Works a clinic's denied insurance claims, choosing a different action for each denial code: fix and resubmit the ones missing a field the chart already has, write off what the payer will never cover, void duplicates of already-paid claims, and escalate the ones that need a human to call the payer. Waits for the resubmitted claims to be re-adjudicated, then reads each claim's real status back off the table and writes denial-actions.csv.

Denial Worklist Triage

A denied insurance claim is not one problem, it is four. Sometimes the payer wants a field the patient's chart already contains. Sometimes the service was never covered and there is nothing to argue about. Sometimes it is a duplicate of a claim that was already paid. And sometimes it needs a human to phone the payer for prior authorisation.

A robot that treats all four the same is useless. This flow reads the denial code on each claim and does a different job for each one — including deciding, for one of them, that it should not act at all.

It runs against Epoch, a fictional clinic system used for training. The data is entirely synthetic — no real patient information is involved.

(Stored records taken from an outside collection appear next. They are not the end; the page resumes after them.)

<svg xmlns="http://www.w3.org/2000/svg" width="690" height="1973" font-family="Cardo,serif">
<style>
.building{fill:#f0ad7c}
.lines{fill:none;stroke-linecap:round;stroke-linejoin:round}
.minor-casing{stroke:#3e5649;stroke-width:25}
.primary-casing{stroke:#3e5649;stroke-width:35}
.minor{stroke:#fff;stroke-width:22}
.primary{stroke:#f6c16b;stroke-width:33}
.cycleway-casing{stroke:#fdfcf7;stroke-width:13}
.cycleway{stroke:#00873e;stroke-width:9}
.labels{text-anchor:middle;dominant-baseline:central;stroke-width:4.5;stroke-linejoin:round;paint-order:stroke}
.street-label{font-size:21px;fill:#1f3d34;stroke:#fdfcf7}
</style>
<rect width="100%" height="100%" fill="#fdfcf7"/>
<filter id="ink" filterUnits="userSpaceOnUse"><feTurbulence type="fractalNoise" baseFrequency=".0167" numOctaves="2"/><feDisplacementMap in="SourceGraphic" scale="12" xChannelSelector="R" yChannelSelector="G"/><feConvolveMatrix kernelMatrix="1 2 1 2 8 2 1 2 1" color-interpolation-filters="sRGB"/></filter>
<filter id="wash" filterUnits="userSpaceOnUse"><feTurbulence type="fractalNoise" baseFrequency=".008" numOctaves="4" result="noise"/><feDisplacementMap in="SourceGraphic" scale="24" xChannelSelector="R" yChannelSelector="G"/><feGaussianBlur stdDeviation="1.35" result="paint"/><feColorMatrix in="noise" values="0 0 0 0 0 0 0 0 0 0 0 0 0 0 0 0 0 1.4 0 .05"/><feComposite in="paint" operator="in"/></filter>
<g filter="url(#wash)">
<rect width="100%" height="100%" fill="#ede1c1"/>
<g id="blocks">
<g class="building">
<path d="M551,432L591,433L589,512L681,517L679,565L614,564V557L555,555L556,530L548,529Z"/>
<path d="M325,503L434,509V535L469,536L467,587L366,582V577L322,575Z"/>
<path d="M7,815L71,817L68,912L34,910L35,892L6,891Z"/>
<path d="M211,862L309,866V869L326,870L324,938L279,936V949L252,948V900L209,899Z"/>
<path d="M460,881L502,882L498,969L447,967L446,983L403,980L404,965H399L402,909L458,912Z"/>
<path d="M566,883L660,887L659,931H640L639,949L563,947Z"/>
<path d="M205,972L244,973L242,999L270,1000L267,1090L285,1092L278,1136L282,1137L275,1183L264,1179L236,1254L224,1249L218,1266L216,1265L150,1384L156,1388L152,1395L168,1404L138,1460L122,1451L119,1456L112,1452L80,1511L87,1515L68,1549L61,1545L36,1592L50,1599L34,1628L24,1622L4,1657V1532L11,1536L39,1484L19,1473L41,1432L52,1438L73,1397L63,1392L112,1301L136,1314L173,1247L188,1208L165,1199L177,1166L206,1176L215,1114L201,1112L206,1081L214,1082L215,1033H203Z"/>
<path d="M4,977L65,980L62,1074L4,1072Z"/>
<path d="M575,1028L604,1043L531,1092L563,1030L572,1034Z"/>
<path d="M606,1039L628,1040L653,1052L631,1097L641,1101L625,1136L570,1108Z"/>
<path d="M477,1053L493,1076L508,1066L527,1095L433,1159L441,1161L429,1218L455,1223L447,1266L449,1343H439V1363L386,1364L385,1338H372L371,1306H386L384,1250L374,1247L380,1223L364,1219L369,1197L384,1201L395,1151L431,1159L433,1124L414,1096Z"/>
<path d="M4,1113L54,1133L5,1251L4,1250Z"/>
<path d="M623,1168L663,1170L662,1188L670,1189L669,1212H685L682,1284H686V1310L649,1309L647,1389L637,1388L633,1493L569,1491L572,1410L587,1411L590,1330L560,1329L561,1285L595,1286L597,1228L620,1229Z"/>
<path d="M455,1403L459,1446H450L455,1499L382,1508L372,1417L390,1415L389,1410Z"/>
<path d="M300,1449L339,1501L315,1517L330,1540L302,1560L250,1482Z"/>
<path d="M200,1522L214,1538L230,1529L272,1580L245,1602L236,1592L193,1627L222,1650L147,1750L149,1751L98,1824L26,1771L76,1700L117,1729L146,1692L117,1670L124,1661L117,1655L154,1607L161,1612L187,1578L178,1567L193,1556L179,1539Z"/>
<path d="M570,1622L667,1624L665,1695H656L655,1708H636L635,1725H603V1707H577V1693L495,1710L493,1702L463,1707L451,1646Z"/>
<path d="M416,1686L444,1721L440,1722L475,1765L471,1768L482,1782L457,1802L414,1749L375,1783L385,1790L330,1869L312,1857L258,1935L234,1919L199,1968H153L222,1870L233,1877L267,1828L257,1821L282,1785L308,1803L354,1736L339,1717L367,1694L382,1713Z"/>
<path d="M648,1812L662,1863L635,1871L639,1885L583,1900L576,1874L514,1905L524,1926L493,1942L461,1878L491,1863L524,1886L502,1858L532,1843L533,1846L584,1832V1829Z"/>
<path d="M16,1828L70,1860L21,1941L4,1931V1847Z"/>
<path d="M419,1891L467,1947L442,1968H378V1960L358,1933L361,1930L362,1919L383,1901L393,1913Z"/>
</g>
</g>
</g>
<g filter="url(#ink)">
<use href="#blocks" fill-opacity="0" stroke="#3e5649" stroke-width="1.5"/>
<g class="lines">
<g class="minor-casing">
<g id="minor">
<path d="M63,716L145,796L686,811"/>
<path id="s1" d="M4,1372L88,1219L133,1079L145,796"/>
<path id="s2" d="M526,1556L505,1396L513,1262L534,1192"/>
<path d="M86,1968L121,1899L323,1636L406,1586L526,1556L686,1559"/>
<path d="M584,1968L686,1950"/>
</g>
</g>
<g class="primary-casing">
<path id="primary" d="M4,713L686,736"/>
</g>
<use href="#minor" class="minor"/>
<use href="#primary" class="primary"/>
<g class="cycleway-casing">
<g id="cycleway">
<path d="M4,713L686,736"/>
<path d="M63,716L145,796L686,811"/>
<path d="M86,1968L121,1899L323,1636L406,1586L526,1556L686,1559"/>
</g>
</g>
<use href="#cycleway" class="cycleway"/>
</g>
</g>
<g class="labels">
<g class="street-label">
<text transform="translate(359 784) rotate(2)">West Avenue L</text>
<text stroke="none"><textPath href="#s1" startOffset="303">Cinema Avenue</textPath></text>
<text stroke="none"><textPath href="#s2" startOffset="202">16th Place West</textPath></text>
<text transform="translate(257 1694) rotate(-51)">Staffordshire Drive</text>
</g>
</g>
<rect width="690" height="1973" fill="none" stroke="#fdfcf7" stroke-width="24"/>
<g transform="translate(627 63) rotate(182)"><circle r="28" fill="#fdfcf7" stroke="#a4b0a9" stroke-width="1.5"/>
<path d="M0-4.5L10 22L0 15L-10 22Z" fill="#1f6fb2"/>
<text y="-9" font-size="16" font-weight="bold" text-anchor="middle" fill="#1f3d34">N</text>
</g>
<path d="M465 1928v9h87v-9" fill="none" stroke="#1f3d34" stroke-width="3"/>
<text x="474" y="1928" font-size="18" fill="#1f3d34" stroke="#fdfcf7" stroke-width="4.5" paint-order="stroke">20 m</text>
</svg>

What it does, per denial code

CodeMeaningWhat the robot does
D-01Missing informationThe missing member field is already in Demographics. Fix and resubmit.
D-07Not coveredWrite off, with the reason on the record.
D-12Duplicate claimThe original was already paid. Void this one.
D-19Prior authorisationEscalate to a human. The robot does not guess.

On the seeded worklist that is 5 × D-01, 3 × D-07, 2 × D-12 and 2 × D-19. The five resubmitted claims come back Paid, which is the visible win.

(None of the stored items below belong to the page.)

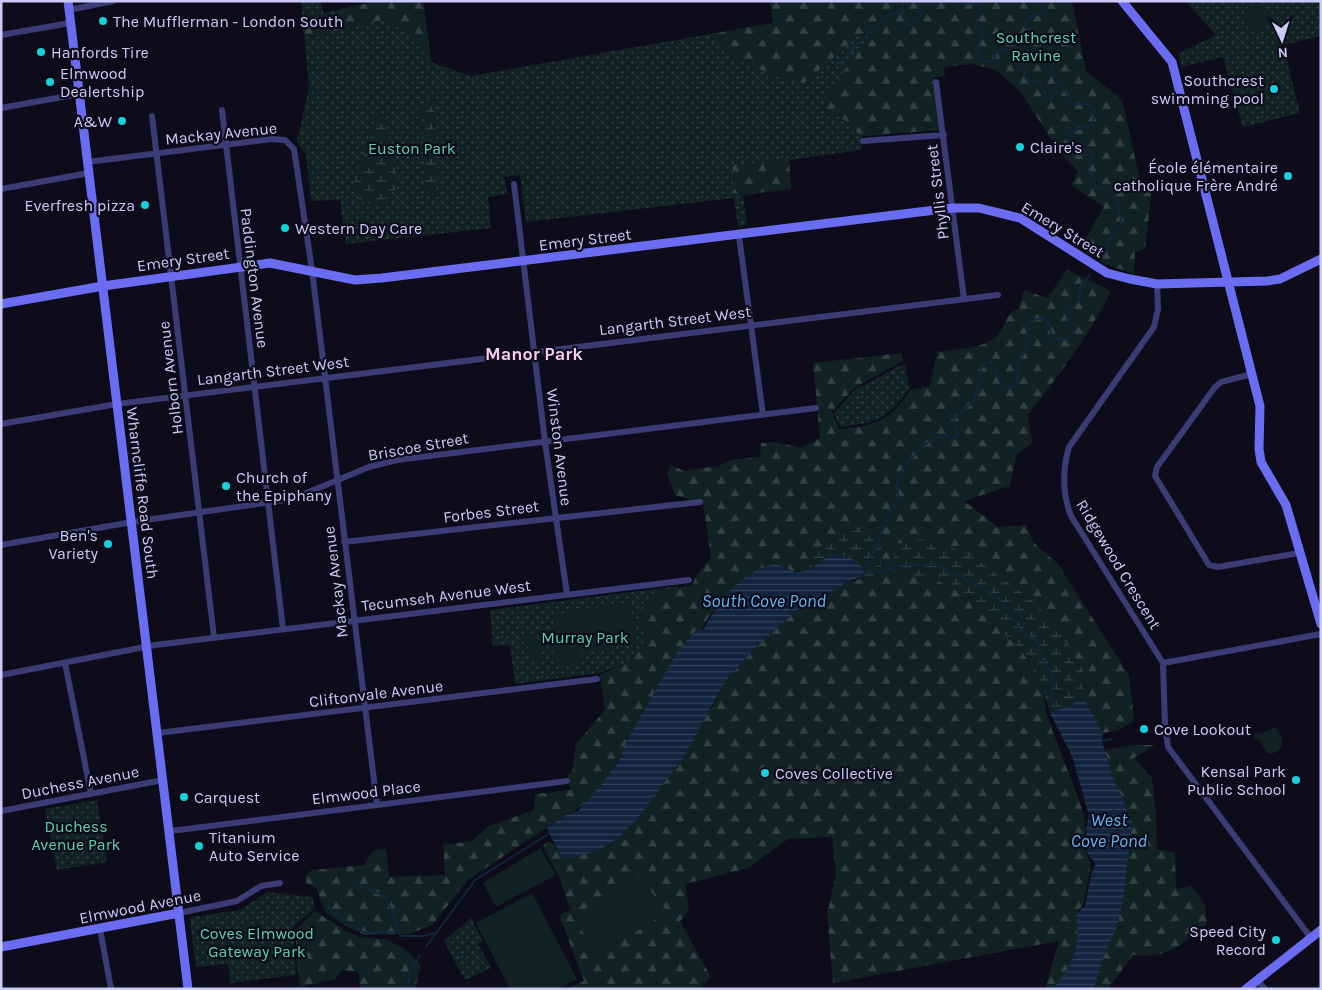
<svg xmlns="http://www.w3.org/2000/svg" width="1322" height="990" font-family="Karla,sans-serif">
  <defs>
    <pattern id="green-dots" width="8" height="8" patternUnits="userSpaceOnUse" patternTransform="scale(1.25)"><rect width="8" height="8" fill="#102322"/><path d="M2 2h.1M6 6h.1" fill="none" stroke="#324243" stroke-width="1.8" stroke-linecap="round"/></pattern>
    <pattern id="forest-firs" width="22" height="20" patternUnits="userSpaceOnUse" patternTransform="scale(1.25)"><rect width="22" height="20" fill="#102322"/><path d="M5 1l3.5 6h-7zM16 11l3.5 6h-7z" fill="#324243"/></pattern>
    <pattern id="wetland-marsh" width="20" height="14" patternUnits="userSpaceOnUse" patternTransform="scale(1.25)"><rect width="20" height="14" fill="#102322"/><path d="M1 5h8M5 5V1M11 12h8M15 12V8" fill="none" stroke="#324243"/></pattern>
    <pattern id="water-rules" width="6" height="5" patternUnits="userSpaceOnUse" patternTransform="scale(1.25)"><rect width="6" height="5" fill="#11253e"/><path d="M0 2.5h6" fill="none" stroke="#32435b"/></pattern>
  </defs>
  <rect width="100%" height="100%" fill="#0e0c1a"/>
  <path fill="url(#green-dots)" d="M301 1H321L323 13 379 1H423L431 62 471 76 773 23 923 12 940 130 862 136 861 150 789 160 791 189 743 195 747 225 738 226 734 198 526 222 520 175 504 177 508 194 488 197 491 228 346 244 340 200 311 201 306 155 297 142 309 87Z
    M1185 1H1321V36L1283 45 1300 113 1243 127 1223 57 1182 67 1178 54 1216 35Z
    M905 363 909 388C889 419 875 423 840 427L834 413 855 390Z
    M678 586 637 659 599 673 515 684 510 645 493 646 490 610Z
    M97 800 107 862 57 870 45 809Z
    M267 892 313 897 314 909 293 927 296 975 230 983 228 964 196 967 190 922 191 917 240 910Z
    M471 918 483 941 478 944 491 968 465 980 444 941Z"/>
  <path fill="url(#forest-firs)" d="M379 1H423L431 62 409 34 385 19 304 38 303 25 341 19 340 9Z
    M770 1H1072L1086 71 1122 100 1140 180 1152 187 1145 249 1135 252 1134 274 1105 264 1080 248 1104 207 1071 185 1078 171 1061 154 1020 91 996 70 972 64 944 67 945 76 931 78 940 130 861 136 845 120 828 111 826 96 873 31 867 28 804 83 786 80 736 59 713 34 773 23Z
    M789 160 791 189 743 194 733 193V165Z
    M1067 270 1111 291C1089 336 1059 375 1028 415L1032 443 1016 455 1010 486 964 501 998 527 1026 525 1033 542 1058 564 1129 675 1134 720 1119 730 1103 733 1084 699 1083 668 970 555 894 573C907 575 920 576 932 579 973 590 1023 645 1041 682 1046 693 1043 704 1047 715 1058 748 1072 779 1083 812 1088 829 1081 847 1091 863L1084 903 1076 914C1078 932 1079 948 1069 965 1065 974 1058 979 1054 989H1045L1059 941 833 983 827 913 836 874 832 837 788 839 748 868 685 884 689 910 680 921 711 977 699 989H567L584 981 559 915 569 910 572 914 560 879 543 846 548 841 554 844 562 858 638 818 696 736 699 726 714 705 725 682 754 649 798 609 815 602 845 583 881 574 864 529 842 532 816 551 807 570 792 571 785 567C763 581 733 594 714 611 707 616 703 629 698 636 682 657 664 678 650 700 626 738 608 799 564 816L468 880 432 925 409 934 365 935 345 926 326 912 316 888 306 883 305 876 312 870 364 865 373 851 386 849 389 877 445 875 443 845 472 841 489 826 534 810 535 794 570 790 568 774 572 773 576 744 605 710 600 675 632 660 646 638 639 622 641 608 664 589 692 586 695 578 711 557 703 503 675 495 667 474 671 465 684 471 718 466 731 460 760 457 761 443 774 442 801 448 820 438 813 363 902 353 903 361 854 388 832 412 839 429C875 426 890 421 910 390L930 386 937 352C956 349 985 349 998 335 1009 324 1000 319 1019 308L1024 290 1047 298Z
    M1133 745H1155L1134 758 1152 778 1156 814 1157 849 1175 853 1176 889 1192 886 1205 906 1207 923C1180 946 1171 958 1133 955L1108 989H1094L1104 955 1117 927 1132 821 1113 777 1105 750Z
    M315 911 346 931 363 938 386 939 406 950 421 965 415 989H360L359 972 342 970 335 979 300 987 296 958V929Z"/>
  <path fill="url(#wetland-marsh)" d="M420 101H433L438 178 434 193H427Z
    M373 116H383L385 130 392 140 388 149C393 161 402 177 395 189 390 196 385 197 382 205L361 202C358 194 353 183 355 174 358 166 363 165 362 155L374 149 370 135 376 126Z
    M865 529 881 547V574L856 580 865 575 807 570 816 551 842 532Z
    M931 538 970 555 1032 600 1052 622 1083 668 1084 699 1050 713 1041 683 1025 655 970 598 934 579 894 573V544Z"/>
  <path fill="#102322" d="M1257 3 1266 9C1272 22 1267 26 1256 33L1249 30C1246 18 1241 6 1257 3Z
    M629 602 637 643 581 653 580 660 574 664 554 665 552 645 556 639 552 615Z
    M537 634 540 659 529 660 526 635Z
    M1275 727C1284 737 1287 750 1270 754L1267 753 1259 740 1254 739 1255 733 1261 734Z
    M540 848 556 875 496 907 483 883Z
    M640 877 667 912 598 956 573 917Z
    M532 893 577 979 558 989H510L476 923Z"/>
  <path fill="url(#water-rules)" d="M832 554C847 556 860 559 865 575L845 583 815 602 798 609 754 649 725 682 685 755 638 818 619 837 597 851 572 858H562L547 828 564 816 578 811 600 787 618 762 626 742 676 654 695 631 704 629C715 606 745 568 772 565 779 564 785 568 791 571 805 576 821 561 832 554Z
    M1084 699 1103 733 1102 741 1113 777 1132 821 1123 901 1117 927 1104 955 1094 989H1054C1058 979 1065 974 1069 965 1079 948 1078 932 1076 914L1085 906 1092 871 1096 864 1087 853 1086 830 1089 815 1072 756 1050 713Z"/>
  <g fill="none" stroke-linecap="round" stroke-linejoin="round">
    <path stroke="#11253e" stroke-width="2" d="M903 1V12L907 24 912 26 920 17V3H929L936 8 939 1
      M961 1 966 5 976 3 980 6 975 28 981 29C983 37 977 49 978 58 983 62 987 62 994 60L996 53 1006 48 1011 61C1018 62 1020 64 1025 69V75L1029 80 1041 84 1046 97 1050 98 1056 91 1063 92
      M1039 1 1042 4 1043 13 1024 20C1028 35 1048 38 1051 53 1052 59 1050 66 1051 73 1061 81 1065 94 1073 104H1088L1095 109 1092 125 1072 131 1067 138 1071 146 1091 151 1092 157 1087 167 1097 188C1118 190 1121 209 1121 227L1107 241 1108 253
      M836 65 886 16 903 12
      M863 568 875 549 888 515 899 500C898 494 896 486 897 480 901 466 929 436 945 435 949 435 950 439 955 438L958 435 954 426V418L974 401 981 369 985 363 991 362 1001 383 1009 388 1017 384 1018 376 1016 368 1026 349 1028 322 1041 318 1048 321 1052 337 1059 340 1069 338 1074 331C1061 318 1067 310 1080 300V285L1090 275
      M864 573 885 571 899 565H939L953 575 961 576 999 598 1023 634 1033 638 1039 645 1041 658 1052 674 1051 699 1058 711
      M1102 741 1112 739
      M357 883C364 888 368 889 375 892 390 897 394 918 398 931
      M324 905 361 931 367 933 398 932 401 936H424L434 933
      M426 947 475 880 550 833
      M408 989 409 974 420 955"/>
    <path stroke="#3b3c75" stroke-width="6" d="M69 10 113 1
      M1 35 70 23
      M936 82 964 299
      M1 108 79 94
      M222 110 283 629
      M152 116 214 637
      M863 141 944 135
      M87 162 272 139 285 140 294 149 312 270 377 805
      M514 184 545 442 567 594
      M1 189 89 173
      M739 236 763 415
      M1157 284 1158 309 1154 327 1069 447C1062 471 1062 493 1071 516L1163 663
      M1252 374 1221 382 1215 387 1157 467 1155 476 1209 565 1218 567 1299 553
      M1 424 117 404 998 295
      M344 542 700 502
      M1 545 132 522 292 499 369 467 397 460 816 408
      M65 663 91 794
      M1163 663 1165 725 1168 747 1311 938
      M1163 663 1321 634
      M1 675 155 645 689 580
      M158 733 597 679
      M1 811 163 780
      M170 831 567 781
      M179 913 237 901 261 886 280 883
      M100 929 111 989
      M1257 980 1265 989"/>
    <path stroke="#6a6df1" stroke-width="9" d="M68 1 188 989
      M1122 1 1172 62 1260 406 1259 449 1261 462 1286 505 1321 624
      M1 304 103 286 270 263 355 280 382 278 952 208H979L1020 218 1107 273 1130 279 1157 284 1267 281 1280 279 1321 259
      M1 947 179 913
      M1246 989 1321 930"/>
  </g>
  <g fill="#14d1dc" stroke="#0e0c1a" stroke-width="2">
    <circle cx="103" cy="21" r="5"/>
    <circle cx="41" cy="52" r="5"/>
    <circle cx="50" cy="82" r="5"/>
    <circle cx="1274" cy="89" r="5"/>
    <circle cx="122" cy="121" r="5"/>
    <circle cx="1020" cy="147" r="5"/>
    <circle cx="1288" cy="176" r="5"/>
    <circle cx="145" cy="205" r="5"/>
    <circle cx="285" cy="228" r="5"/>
    <circle cx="226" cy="486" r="5"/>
    <circle cx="108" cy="544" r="5"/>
    <circle cx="1144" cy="729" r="5"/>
    <circle cx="765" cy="773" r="5"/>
    <circle cx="1296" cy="780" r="5"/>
    <circle cx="184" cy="797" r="5"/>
    <circle cx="199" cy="846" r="5"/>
    <circle cx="1276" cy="940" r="5"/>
  </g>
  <g text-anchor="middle" stroke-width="4.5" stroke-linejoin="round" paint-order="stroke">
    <g font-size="16" fill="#cdcafa" stroke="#0e0c1a" text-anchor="start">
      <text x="113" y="27">The Mufflerman - London South</text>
      <text x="51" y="58">Hanfords Tire</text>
      <text x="60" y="79">Elmwood<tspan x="60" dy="18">Dealertship</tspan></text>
      <text x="1264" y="86" text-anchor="end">Southcrest<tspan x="1264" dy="18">swimming pool</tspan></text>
      <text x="112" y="127" text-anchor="end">A&amp;W</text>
      <text x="1030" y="153">Claire's</text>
      <text x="1278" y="173" text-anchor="end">École élémentaire<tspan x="1278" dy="18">catholique Frère André</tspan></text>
      <text x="135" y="211" text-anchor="end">Everfresh pizza</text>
      <text x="295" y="234">Western Day Care</text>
      <text x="236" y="483">Church of<tspan x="236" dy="18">the Epiphany</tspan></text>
      <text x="98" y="541" text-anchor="end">Ben's<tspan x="98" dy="18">Variety</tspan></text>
      <text x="1154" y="735">Cove Lookout</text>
      <text x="1286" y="777" text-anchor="end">Kensal Park<tspan x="1286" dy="18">Public School</tspan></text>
      <text x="775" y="779">Coves Collective</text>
      <text x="194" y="803">Carquest</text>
      <text x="209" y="843">Titanium<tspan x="209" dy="18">Auto Service</tspan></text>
      <text x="1266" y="937" text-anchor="end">Speed City<tspan x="1266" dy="18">Record</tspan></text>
    </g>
    <g font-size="16" fill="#5ed2b0" stroke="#0e0c1a">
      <text x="1036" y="43">Southcrest<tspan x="1036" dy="18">Ravine</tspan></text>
      <text x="412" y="154">Euston Park</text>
      <text x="585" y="643">Murray Park</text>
      <text x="76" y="832">Duchess<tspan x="76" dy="18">Avenue Park</tspan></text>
      <text x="257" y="939">Coves Elmwood<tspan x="257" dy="18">Gateway Park</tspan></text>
    </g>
    <g font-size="16" fill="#cdcafa" stroke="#0e0c1a">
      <text transform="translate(221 133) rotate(-6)" y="6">Mackay Avenue</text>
      <text transform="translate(937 192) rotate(-97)" y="6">Phyllis Street</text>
      <text transform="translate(1063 229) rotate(31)" y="6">Emery Street</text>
      <text transform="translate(585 239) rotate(-7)" y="6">Emery Street</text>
      <text transform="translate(183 259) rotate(-8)" y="6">Emery Street</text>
      <text transform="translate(255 278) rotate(83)" y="6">Paddington Avenue</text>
      <text transform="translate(675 320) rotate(-7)" y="6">Langarth Street West</text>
      <text transform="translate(273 370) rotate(-7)" y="6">Langarth Street West</text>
      <text transform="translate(170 378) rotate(-97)" y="6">Holborn Avenue</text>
      <text transform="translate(418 446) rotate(-10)" y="6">Briscoe Street</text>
      <text transform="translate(560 447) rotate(83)" y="6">Winston Avenue</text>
      <text transform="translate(143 493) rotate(83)" y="6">Wharncliffe Road South</text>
      <text transform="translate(491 511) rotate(-7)" y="6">Forbes Street</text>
      <text transform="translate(1119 564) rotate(59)" y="6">Ridgewood Crescent</text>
      <text transform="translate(335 582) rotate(-97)" y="6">Mackay Avenue</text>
      <text transform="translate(446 595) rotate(-7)" y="6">Tecumseh Avenue West</text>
      <text transform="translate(376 693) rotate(-7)" y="6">Cliftonvale Avenue</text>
      <text transform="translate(80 782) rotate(-11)" y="6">Duchess Avenue</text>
      <text transform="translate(366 792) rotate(-7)" y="6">Elmwood Place</text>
      <text transform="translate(140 906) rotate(-11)" y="6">Elmwood Avenue</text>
    </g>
    <g font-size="18" font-weight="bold" fill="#facceb" stroke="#0e0c1a">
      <text x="534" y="360">Manor Park</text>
    </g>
    <g font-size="18" font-style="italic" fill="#62b5f1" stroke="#0e0c1a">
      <text x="764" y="607">South Cove Pond</text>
      <text x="1109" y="826">West<tspan x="1109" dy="21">Cove Pond</tspan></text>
    </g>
  </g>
  <rect width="1322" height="990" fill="none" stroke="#cdcafa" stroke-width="5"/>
  <g transform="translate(1282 40) rotate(176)" stroke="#0e0c1a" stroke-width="4" paint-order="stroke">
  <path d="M0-4L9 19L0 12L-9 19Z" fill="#cdcafa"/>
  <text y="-8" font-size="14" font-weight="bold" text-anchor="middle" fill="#cdcafa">N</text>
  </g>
</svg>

The result lands in denial-actions.csv in your home folder, one row per claim, with the action taken and the outcome.

How it works

A Switch node routes each claim to one of four action chains, which converge again afterwards. The last condition is a plain true fallback: an unrecognised code is recorded and left alone, rather than routing nowhere and stalling the loop.

The verification step is worth noting. Resubmitted claims re-adjudicate about a minute later, so rather than assume they turned into payments the flow waits and then re-reads each resubmitted claim's status from the claims table. The report records what each claim actually became.

Three things that will bite you

These were all found by running the flow against the real site, not by reading its source.

Epoch keeps its state in memory, with no persistence. A page reload throws away every action the robot has taken. So the flow loads a URL exactly once, at the start; after that it navigates by clicking rows and by Go Back, which React Router handles client-side. Swap either for an Open Link and the run quietly resets itself.

Every action raises a toast — a fixed, centred overlay that sits over the claims table for five seconds. A real mouse click that lands on a toast is swallowed: the click node reports success and nothing happens. Worse, the resubmitted D-01 claims re-adjudicate about a minute later and toast again, asynchronously, in the middle of a later claim. This is what made the flow fail on claim 11 of 12 while claims 1–10 passed. Epoch has a toast-kill chaos flag, so the flow turns the toasts off for the session; on a real portal you would wait for the overlay to clear or click through the DOM.

The row click goes through the DOM, not the mouse. Searching by claim id narrows the table to one row, so a small script can click it and — usefully — return which claim it opened. The next node checks that against the claim the robot meant to open, so a mis-narrowed search fails loudly instead of silently working the wrong claim.

Running it

Ready to run as-is. It signs in with the published training credentials for the demo site (diego.ramirez@harborview.example), which are not secret.

A full run takes about two minutes, most of which is the flow waiting for the payer to re-adjudicate the resubmitted claims.